Showing $x^4+x^3+2x+15$ is irreducible in $\mathbb{Q}[x]$

Question

Specifically, I'm trying to solve this problem:

Prove that $p(x)=x^4+x^3+2x+15$ is an irreducible polynomial in $\mathbb{Q}[x]$ by considering $p(x)$ mod $3$ and showing that $p(x)$ has no rational roots.
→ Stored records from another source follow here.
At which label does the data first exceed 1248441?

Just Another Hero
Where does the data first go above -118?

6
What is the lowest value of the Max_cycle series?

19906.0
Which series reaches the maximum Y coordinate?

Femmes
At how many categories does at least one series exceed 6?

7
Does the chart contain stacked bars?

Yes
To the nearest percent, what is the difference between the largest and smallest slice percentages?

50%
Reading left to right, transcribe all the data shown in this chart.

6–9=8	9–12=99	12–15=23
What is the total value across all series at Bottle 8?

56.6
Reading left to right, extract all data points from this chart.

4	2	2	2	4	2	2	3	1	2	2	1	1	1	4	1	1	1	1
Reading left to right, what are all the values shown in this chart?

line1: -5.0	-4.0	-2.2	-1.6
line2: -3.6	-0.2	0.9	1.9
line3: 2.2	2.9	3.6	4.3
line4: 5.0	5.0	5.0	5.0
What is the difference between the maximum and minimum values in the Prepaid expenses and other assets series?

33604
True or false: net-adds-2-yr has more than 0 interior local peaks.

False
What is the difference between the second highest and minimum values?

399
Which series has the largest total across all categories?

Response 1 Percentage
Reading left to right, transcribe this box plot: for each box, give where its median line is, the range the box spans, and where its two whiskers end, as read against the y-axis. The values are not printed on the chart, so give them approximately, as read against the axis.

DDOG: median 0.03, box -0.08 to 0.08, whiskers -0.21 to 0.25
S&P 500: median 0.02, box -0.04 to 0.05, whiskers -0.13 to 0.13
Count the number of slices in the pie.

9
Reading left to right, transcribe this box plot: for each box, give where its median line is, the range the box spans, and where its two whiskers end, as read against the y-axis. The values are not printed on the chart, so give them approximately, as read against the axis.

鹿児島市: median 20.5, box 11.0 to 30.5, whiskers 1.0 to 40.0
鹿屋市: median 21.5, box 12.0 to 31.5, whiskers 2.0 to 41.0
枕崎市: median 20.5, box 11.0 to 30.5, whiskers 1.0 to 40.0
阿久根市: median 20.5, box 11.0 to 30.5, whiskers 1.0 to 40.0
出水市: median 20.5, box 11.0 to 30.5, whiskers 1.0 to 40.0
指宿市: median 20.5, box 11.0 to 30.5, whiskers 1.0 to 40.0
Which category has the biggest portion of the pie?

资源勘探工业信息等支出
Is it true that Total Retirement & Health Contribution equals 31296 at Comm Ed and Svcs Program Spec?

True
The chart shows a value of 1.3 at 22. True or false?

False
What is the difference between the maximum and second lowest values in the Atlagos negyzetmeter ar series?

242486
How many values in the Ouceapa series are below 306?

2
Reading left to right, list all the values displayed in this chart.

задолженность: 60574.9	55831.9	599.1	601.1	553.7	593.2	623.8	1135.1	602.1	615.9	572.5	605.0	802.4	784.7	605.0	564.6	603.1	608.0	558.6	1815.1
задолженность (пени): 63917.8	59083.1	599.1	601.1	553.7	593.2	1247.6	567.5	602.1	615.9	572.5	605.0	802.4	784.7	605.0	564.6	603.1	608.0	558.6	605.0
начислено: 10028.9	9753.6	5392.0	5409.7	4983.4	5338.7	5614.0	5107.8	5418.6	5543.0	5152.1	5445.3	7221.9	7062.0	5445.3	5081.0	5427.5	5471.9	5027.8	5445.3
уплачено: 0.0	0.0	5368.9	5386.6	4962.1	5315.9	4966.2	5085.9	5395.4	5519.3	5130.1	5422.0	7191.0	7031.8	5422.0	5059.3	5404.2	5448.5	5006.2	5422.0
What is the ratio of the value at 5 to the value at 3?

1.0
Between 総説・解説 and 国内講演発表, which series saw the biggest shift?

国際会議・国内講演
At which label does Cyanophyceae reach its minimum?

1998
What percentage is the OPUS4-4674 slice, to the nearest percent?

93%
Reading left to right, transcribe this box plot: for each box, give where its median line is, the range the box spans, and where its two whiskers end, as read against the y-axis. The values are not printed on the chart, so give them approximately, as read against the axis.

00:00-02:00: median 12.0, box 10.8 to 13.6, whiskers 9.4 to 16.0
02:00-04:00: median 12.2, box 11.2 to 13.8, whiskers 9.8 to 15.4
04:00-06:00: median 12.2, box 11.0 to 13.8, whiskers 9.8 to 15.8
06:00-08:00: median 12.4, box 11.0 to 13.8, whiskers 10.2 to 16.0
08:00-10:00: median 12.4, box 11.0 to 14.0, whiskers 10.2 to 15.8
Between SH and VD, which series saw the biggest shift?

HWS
I'm able to show this is irreducible by applying the rational root theorem to eliminate the possibility of a linear factor and then brute force eliminating the possible quadratic factors, but I don't see how to do this in the way the problem states. Taking $p(x)$ mod $3$, we have $$x^4+x^3+2x+15\equiv x(x^3+x^2+2)\bmod 3.$$ Then, this cubic term is irreducible mod $3$, but how does this help me derive the desired conclusion?

Answer 1

If I recall my algebra correctly, there's a theorem that says that if $p(x) \in \mathbb{Z}[x]$ is irreducible over $\mathbb{Z}[x],$ then it's irreducible over $\mathbb{Q}[x].$ Therefore, if $p(x)$ has no rational roots but is reducible over $\mathbb{Z}[x],$ then it'll be the product of two quadratics with integer coefficients, but then it should still be the product of two quadratics when going mod $3.$

Answer 2

I believe it is simpler to check that $p(x)$ is irreducible over $\mathbb{F}_2$, thus it is irreducible over $\mathbb{Q}$. Indeed $$ p(x) \equiv x^4+x^3+1 $$ clearly has no root in $\mathbb{F}_2$, but the only quadratic irreducible polynomial over $\mathbb{F}_2$ is $x^2+x+1$. Since $p(x)\neq (x^2+x+1)^2=x^4+x^2+1$, $p(x)$ has no quadratic factor and it is irreducible.